Question

analyzing two data sets
amber and chloe recorded the number of minutes they spent studying for ten days. their data are listed below.
■ amber: 25, 35, 30, 28, 27, 22, 65, 20, 33, 22
■ chloe: 55, 60, 45, 53, 44, 57, 64, 51, 45, 58
which statements are correct? check all that apply.
□ ambers data set contains an outlier.
□ chloes data set contains an outlier.
□ the median describes chloes data more accurately than the mean.
□ the median describes ambers data more accurately than the mean.
□ the difference between the mean and median of ambers data set is greater than the difference between the mean and median of chloes data set.

Explanation:

Step1: Sort Amber's data

Sorted data: $20, 22, 22, 25, 27, 28, 30, 33, 35, 65$

Step2: Check Amber's outliers

Calculate quartiles: $Q_1=22$, $Q_3=33$, $IQR=33-22=11$.
Lower bound: $22 - 1.5\times11=5.5$, Upper bound: $33 + 1.5\times11=49.5$.
$65>49.5$, so it is an outlier.

Step3: Sort Chloe's data

Sorted data: $44, 45, 45, 51, 53, 55, 57, 58, 60, 64$

Step4: Check Chloe's outliers

Calculate quartiles: $Q_1=45$, $Q_3=58$, $IQR=58-45=13$.
Lower bound: $45 - 1.5\times13=25.5$, Upper bound: $58 + 1.5\times13=77.5$.
All values are within bounds, no outliers.

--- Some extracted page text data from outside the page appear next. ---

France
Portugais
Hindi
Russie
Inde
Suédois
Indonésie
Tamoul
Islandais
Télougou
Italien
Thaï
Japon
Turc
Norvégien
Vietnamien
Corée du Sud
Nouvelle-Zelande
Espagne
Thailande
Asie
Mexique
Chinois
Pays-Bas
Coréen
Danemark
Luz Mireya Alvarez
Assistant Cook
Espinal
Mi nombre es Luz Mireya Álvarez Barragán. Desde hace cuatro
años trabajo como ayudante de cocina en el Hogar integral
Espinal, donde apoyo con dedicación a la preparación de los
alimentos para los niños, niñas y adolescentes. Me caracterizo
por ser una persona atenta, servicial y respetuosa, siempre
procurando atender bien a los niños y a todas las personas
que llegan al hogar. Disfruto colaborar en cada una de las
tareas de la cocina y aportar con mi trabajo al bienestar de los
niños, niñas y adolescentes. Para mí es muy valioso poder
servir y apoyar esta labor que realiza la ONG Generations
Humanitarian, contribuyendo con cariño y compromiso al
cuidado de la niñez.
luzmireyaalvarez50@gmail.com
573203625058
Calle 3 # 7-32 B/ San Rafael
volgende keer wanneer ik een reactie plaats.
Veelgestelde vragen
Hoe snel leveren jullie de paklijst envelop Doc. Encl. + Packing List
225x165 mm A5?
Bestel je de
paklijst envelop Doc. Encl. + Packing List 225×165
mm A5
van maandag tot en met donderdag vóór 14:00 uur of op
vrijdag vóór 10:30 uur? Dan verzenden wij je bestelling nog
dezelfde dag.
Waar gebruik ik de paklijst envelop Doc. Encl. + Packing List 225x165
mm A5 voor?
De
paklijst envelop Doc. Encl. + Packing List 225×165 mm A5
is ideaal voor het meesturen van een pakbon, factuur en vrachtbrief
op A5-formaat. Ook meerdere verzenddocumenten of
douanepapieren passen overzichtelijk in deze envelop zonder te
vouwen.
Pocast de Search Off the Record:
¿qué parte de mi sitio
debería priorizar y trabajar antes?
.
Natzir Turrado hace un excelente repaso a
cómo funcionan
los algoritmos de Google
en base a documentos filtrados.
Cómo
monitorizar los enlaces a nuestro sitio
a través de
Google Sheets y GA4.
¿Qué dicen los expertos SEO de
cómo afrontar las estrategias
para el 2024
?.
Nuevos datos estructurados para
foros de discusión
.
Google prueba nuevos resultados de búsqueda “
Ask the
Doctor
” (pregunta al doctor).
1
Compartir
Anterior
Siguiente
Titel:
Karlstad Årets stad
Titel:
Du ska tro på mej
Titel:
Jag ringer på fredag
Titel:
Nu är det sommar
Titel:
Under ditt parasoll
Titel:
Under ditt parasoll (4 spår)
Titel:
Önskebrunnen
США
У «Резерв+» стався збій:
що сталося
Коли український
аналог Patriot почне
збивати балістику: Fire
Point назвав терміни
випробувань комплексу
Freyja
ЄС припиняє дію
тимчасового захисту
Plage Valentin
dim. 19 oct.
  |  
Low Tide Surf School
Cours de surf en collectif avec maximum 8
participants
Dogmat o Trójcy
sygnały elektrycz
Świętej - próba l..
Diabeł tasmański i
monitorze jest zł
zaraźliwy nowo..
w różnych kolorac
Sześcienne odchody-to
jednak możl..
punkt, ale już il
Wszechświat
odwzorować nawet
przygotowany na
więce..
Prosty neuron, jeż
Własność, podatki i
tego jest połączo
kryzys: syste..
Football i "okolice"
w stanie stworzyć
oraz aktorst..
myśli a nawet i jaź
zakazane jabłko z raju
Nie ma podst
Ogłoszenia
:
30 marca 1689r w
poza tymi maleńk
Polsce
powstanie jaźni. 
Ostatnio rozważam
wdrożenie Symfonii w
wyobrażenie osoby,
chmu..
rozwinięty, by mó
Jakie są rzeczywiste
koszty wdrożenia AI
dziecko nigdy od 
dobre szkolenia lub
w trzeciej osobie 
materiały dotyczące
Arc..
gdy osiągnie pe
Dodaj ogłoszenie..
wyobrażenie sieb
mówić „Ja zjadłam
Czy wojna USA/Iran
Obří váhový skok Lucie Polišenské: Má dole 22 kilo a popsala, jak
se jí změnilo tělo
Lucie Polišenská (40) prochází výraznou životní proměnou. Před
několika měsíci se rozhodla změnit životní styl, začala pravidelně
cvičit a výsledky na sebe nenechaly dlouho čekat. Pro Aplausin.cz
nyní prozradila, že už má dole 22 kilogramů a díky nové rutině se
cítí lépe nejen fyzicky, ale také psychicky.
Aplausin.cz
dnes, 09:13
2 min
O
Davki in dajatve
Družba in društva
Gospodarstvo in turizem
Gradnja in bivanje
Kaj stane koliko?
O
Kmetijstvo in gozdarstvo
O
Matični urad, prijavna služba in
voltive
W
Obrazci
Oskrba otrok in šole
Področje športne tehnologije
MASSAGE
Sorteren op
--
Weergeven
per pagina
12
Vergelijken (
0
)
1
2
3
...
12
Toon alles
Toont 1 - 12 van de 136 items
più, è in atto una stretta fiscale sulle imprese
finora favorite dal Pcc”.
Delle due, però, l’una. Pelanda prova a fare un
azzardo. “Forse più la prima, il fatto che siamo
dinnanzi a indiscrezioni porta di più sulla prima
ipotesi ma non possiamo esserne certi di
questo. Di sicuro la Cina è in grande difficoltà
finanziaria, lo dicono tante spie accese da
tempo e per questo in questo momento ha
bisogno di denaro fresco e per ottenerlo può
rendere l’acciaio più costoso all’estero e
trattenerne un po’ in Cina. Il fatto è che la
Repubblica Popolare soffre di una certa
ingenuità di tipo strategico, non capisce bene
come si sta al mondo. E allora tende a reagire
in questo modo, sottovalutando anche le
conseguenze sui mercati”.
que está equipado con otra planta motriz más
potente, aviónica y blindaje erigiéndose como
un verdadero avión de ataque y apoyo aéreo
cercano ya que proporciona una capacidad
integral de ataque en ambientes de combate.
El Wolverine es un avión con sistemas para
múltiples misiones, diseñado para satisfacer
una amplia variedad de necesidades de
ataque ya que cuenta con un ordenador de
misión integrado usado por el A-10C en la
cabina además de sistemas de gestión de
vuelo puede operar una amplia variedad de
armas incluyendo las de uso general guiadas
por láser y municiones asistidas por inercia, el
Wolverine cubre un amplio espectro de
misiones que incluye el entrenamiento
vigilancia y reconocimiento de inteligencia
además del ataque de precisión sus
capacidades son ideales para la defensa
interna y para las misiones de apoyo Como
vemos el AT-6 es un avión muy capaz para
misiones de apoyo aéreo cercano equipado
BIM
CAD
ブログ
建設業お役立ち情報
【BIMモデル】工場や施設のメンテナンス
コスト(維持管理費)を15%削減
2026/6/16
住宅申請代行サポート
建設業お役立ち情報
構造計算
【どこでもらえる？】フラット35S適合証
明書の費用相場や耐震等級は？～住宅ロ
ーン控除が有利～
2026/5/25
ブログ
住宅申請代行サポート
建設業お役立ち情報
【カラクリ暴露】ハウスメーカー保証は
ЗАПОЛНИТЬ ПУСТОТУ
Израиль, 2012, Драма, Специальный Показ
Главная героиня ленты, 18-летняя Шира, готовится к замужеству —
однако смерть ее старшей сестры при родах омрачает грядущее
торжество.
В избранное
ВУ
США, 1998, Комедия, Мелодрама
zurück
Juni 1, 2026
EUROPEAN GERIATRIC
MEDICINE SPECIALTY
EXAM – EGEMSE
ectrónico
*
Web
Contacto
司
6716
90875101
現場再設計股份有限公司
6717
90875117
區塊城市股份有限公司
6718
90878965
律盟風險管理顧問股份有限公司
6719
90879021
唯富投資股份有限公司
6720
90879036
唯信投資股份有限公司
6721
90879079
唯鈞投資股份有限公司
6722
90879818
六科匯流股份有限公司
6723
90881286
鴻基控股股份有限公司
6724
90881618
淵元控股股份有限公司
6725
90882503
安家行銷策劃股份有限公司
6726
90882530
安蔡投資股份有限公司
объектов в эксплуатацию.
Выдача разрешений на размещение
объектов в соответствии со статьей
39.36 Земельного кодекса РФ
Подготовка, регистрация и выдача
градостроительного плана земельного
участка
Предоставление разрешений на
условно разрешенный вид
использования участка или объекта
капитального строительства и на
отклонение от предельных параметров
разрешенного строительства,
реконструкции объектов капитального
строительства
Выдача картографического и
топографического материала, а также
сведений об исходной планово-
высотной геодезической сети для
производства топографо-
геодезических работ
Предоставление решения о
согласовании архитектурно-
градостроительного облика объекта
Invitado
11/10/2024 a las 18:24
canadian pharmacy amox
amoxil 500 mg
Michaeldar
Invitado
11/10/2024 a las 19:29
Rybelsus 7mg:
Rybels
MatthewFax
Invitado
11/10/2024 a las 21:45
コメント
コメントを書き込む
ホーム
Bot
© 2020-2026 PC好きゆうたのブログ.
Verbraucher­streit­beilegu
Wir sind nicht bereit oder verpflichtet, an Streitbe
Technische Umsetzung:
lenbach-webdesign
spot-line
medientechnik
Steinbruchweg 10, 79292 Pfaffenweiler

Step5: Calculate Amber's mean/median

Mean: $\frac{25+35+30+28+27+22+65+20+33+22}{10}=\frac{307}{10}=30.7$
Median: $\frac{27+28}{2}=27.5$
Difference: $|30.7-27.5|=3.2$
Outliers skew mean, so median is more accurate.

Step6: Calculate Chloe's mean/median

Mean: $\frac{55+60+45+53+44+57+64+51+45+58}{10}=\frac{532}{10}=53.2$
Median: $\frac{53+55}{2}=54$
Difference: $|53.2-54|=0.8$
No outliers, mean/median are close; mean is accurate.

Step7: Compare mean-median differences

$3.2>0.8$, so Amber's difference is larger.

Answer:

• Amber's data set contains an outlier.
• The median describes Amber's data more accurately than the mean.
• The difference between the mean and median of Amber's data set is greater than the difference between the mean and median of Chloe's data set.